Not to be outdone is Fred Schieferstein, A 424, of Clark, N.J., who also had a son in 1967. Fred is one of the prime movers of the Dec. 16 dinners for the Jersey group.
Ray Creamer, Svc Btry 589, of Milltown, N.J., also speaks glowingly of the New Jersey meeting. We have a number of school people. Among them is Fred Burnham, Div. Band, of Naperville, Ill., who operates a school consulting service. Fred has two daughters, one in high school and a married one, born at Ft. Jackson, now a practicing pharmacist.
George Zak, M 422, Westchester, Ill., is one of Sears Roebuck's finest and is doing well. He is staff assistant to the corporate treasurer at Chicago headquarters. George reminisced about old Camp Atterbury in 1944 and of his return there in 1966 with his buddies of the reunion to dream nostalgically of the 15,000 men who formerly inhabited the place and to wonder what became of them.
Among our Insurance and Real Estate men are Don Kersteiner, Hq 2nd 424, of Hamilton, Ohio, who works with Ohio Casualty Co. He and Carol have two happy kids.
Two self-employed Real Estate men are Peter Ciolino, G 422, E. Paterson, N.J. He and Betty have 3 nice boys, all very athletically inclined; and Richard B. Jochems, DHQ, Grand Rapids, Mich. He and Charlotte have a son just discharged from the Navy and a daughter whose husband teaches the blind to get about.
Then there is news about some retired members. A nice letter from Col. Cavender, C.O. 423, talks about the contrast between present day Atlanta and the time he was here at old IV Corps Headquarters. He and the Colonel's lady are enjoying good health in Laguna Hills, Calif. He speaks also of the upcoming reunion and of the "boys from the Citadel" who are putting it on. We wish he could be present.

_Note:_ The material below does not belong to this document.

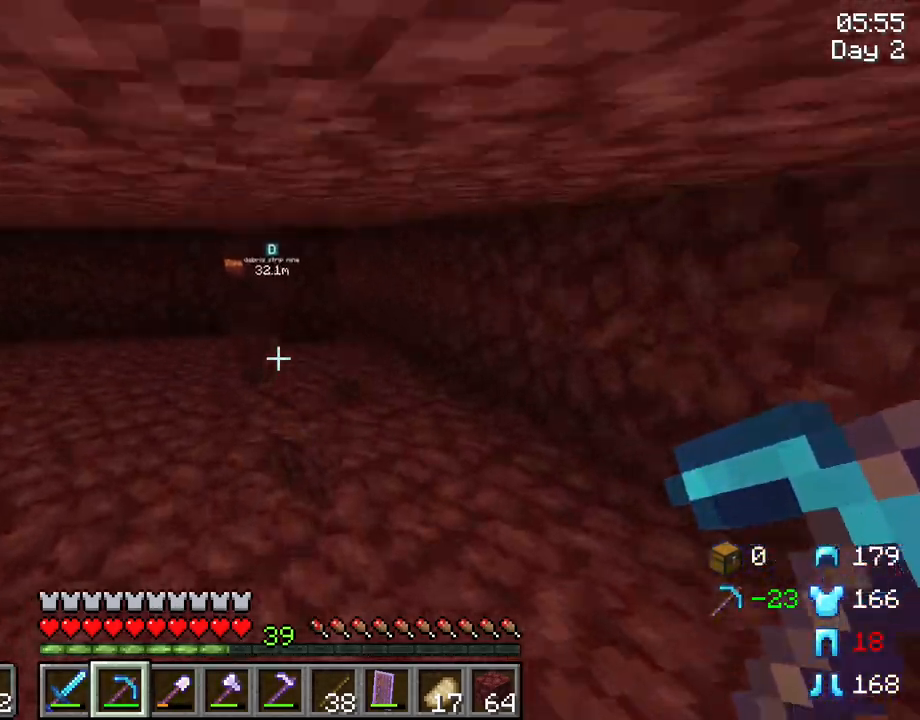
{"keys": ["w"], "mouse": [], "mouse_move": "still", "events": [[67, "ctrl", "up"], [67, "space", "up"]]}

Lt. Col Retired William T. Manahan, Ordnance, Blue. Ridge Summit, Penn., took his wife Betty to Hershey Park to the Artillery reunion in Sept. Their sons are well worth mentioning. Dick, a Major, is RA at office of Inter-Oceanic Canal Study, Balboa Hgts., C.Z. Ron is a teacher. Jim, born at Ft. Jackson, is an engineer and a licensed pilot.
Joe Litvin, D 423, Torrance, Calif., is probably temporarily retired. He and Ann sold their market and are spending a six-month's vacation traveling, fishing, and puttering. Joe hopes to make his
second appearance in the East in 3 years to attend the reunion.
Another Golden Lion who plans to go to Columbia is H. F. Moore, C 423, of Wylie, Texas, who plans to show up with our old friend and Board member Bob Shaw of Garland, Texas, along with their wives, of course.
And speaking of trips, Harry Zorn, Signal Company, of New York, and wife spent two weeks last summer sailing on a Greek ship through the Mediterranean. Harry passed a milestone on Dec. 29 — his 32nd wedding anniversary.
Dr. William P. Dohoney, C 422, of Harrisburg, Pa., now a dentist is taking off this month for Europe for 30 days. Nevertheless, he wants to make our St. Vith trip next year.
Some of our boys are dedicated to an avocation. These two are Scouters. Russ Villwock, Signal Co., of Chicago, spent a part of his last vacation at the 12th Boy Scout World Jamboree in Idaho, the first held in the States; a wonderful experience, says Russ. (14 years in Scouting.)
Win Pulsifer, Hq 2nd 423, of Indianapolis, also enjoys tenting with the Scouts. He says the tents, though G I surplus, are a bit better than pup tents. Win has a boy at Purdue and one in high school.
Another hobbyist is Charles Saxton, A Co. 81st Eng., of Bristol, Pa. Charlie goes bowling three nights a week and surf fishing when he can. Has a boy in the Navy and four more at home. Had a nice note from our buddy Russ Enloy, who tells briefly of the get-together his Indiana crowd had last October in Oxford, Ind. Present besides himself were Al Miller, Glenn Brutus, Bernard Herbert, Eugene Saucerman, plus all the wives and chillun.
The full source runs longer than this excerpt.